Светлый фон

Я двинулся в обратный путь.

Некоторое время шел быстро, однако скоро вновь ощутил усталость и принужден был замедлить шаг. Теперь я задумался: что же скажу, когда выйду на главную лестницу и меня найдут?

– Признаюсь во всем и приму наказание, каким бы оно ни было, – решил я.

И оловянная птичка просвистела в ответ пару веселых, насмешливых нот.

Но когда я прошел через ворота, она умолкла, вместе со мной прислушиваясь к иной мелодии невдалеке – к девичьим рыданиям. Я вслушался, пораженный, и неуверенным шагом двинулся назад, туда, где убил возлюбленного Литодоры. Кроме ее плача, не слышалось ничего. Ни мужских голосов, ни торопливых шагов по ступеням. Мне казалось, я бродил по горам полночи – когда же вошел в развалины, где оставил сарацина, и увидел Дору, понял, что прошло лишь несколько минут.

Подходя, я шептал ее имя. Хотел ее утешить, попросить прощения. Когда подошел ближе, она вскочила и бросилась ко мне, выкрикивая проклятия, и попыталась вцепиться в лицо.

Я хотел просто взять ее за плечи, придержать, успокоить; но руки мои сами нашли ее гладкое белое горло.

 

Отец Литодоры, и его товарищи, и мои безработные дружки нашли нас вдвоем; я рыдал над ее телом. Когда я ее душил, оловянная птичка вспорхнула и исчезла во тьме, испуганная насилием; однако скоро вернулась и теперь сидела у меня на плече, глядя на Дору бессмысленными оловянными глазами.

Отец упал перед Дорой на колени, обнял тело – и долго, долго в горах не слышалось ничего, кроме его голоса. Громко звал он дочь, снова и снова выкрикивал ее имя; как будто туда, куда ушла она – куда я ее отправил, – мог долететь этот зов.

Другой человек, с винтовкой, спросил меня, что случилось – и я ответил. Ответил, что араб, эта обезьяна из пустыни, обманом завлек сюда Дору, попытался силой отнять у нее невинность, но не смог и задушил ее в траве. Что я нашел его над трупом, начал с ним драться и убил камнем.

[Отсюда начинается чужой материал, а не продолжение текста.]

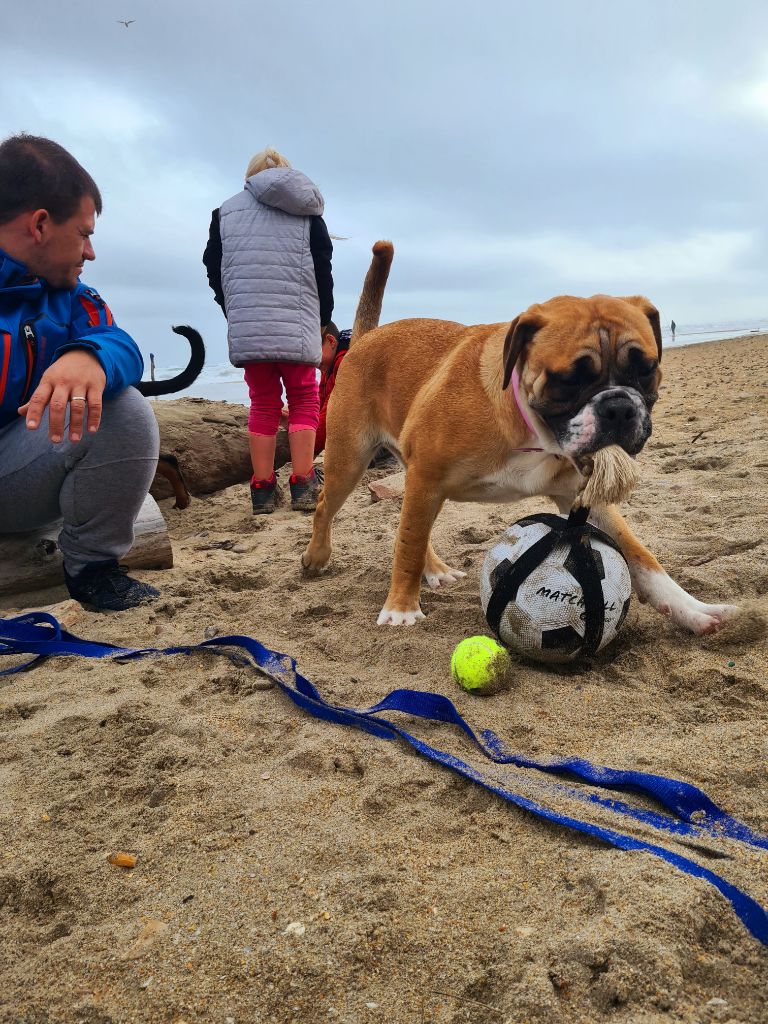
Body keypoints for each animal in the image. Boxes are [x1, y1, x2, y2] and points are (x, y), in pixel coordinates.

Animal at [303, 244, 737, 634]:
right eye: (568, 380)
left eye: (646, 370)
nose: (618, 407)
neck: (532, 429)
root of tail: (363, 340)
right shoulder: (427, 478)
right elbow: (407, 546)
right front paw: (401, 609)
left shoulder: (582, 498)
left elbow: (642, 557)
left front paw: (690, 609)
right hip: (352, 461)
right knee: (329, 507)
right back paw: (317, 556)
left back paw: (435, 570)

И когда я рассказывал эту историю, птица у меня на плече вдруг запела – запела такую прекрасную и печальную песню, какой я никогда не слышал. И все, кто собрался там, в благоговейном молчании внимали мне и птице, пока не окончилась эта трагическая песнь.

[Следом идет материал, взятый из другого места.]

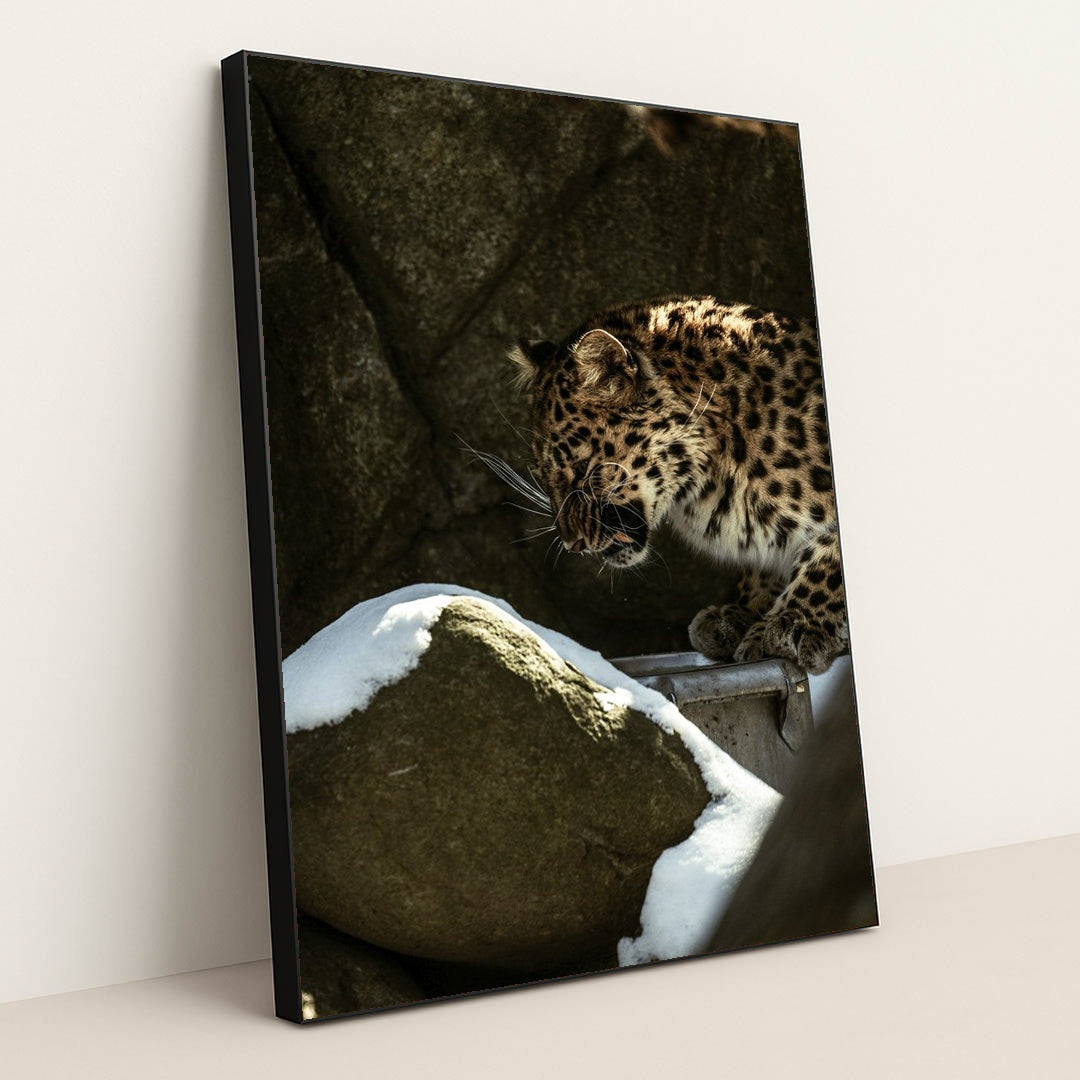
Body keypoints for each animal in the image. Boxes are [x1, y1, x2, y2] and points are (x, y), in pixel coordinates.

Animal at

Я поднял Дору на руки, и мы начали спускаться вниз. По дороге в деревню я стал рассказывать, что араб собирался завлечь самых красивых и нежных девушек из наших мест к себе на корабль, увезти в далекую Персию и продать там на невольничьем рынке – ведь белой девичьей плотью торговать куда выгоднее, чем вином! Я говорил, а оловянная птица насвистывала марш. Никто не прерывал меня, никто не задавал вопросов; на лицах людей, шедших со мной, читалась мрачная решимость.